Thursday, September 12, 2024

Sleaze rocks Botswana foreign missions

A Botswana envoy in Brussels siphoned millions of Pula from the embassy bank account to his personal and business accounts. The Botswana Embassy in China is believed to have paid tuition fees for ghost students and P5 million in the bank account of the Botswana High Commission in London does not appear on the mission’s books of accounts – these are some of the revelations made by investigations into the goings on at Botswana foreign missions.

The investigations by the Parliament Accounts Committee turned up information that the Botswana Embassy in Brussels flouted the Ministry of Foreign Affairs procedures and employed a local to a post reserved for Batswana. The local, employed as an Executive Officer responsible for administration and accounts, transferred millions of Pula from the embassy bank account to her personal account and embezzled staff social benefit contributions.

According to the PAC report, this first surfaced after an internal audit carried out at the Brussels embassy in 2007, which revealed embezzlement of staff social benefits contributions, transfers of money from the embassy bank accounts to her personal, business and family bank accounts. The officer is reported to have misappropriated P3, 7 million. As at May 2012 the Ministry had started acting on the recommendations of the report produced by a legal expert engaged in 2011 to study the internal audit report and establish if indeed the officer had defrauded government.

The PAC also queried the P5 million in the bank account of the Botswana High Commission in London which did not reflect in the mission books of accounts.
Permanent Secretary in the Ministry of Foreign Affairs, Caesar Lekowa, briefed the PAC that an investigation was conducted after the mission discovered that the money was kept for two years in the mission bank account while it was not reflecting in their books of accounts.

The committee was informed by the PS that the money was kept in the bank account while the mission claimed that they had overspent their budget when presenting their accounts to the ministry.

He admitted it was odd that the mission had so much money that was not captured in their books.
The PAC also concluded that the Botswana Embassy in Beijing may have paid tuition fees for ghost students at Multimedia University in Malaysia. PAC Chairman, Nehemiah Modubule, hinted that there is a possibility that there were some duplications when the mission in Beijing was paying tuition fees at the university.

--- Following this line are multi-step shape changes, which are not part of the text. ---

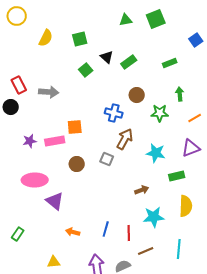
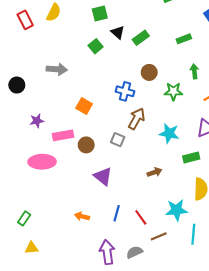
green square: (80, 39) -> (100, 14), moved
red rectangle: (19, 85) -> (25, 20), moved
orange square: (75, 127) -> (84, 106), turned 35
pink rectangle: (55, 141) -> (63, 135), moved
purple triangle: (55, 201) -> (103, 176), moved
cyan star: (154, 217) -> (177, 210), moved
red line: (129, 233) -> (141, 217), turned -35
yellow triangle: (54, 262) -> (32, 248), moved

Modubule was worried that during the audit of the accounts and records of the Botswana diplomatic mission in Beijing, the auditor General noted that the tuition fees for Botswana students studying at Multimedia University had gone for some years without payment.

When delivering the PAC report last week, the PAC chairman stated that the University was only paid in March 2011 with invoices amounting to P3 714 588 covering the period from 2005/2006 to February 2010.

He said that it was disappointing that the students’ tuition fees were not paid resulting in the university authorities threatening to bar Batswana students from writing examinations.
Modubule explained that part of the P3 714 588 was paid through reconciliation exercise, which was done with the assistance of the University staff using copy invoices.

“Under this circumstance, it was possible that fees could have been paid for periods when some of the students had already left the University and possibility of duplicate payments cannot be ruled out,” he said.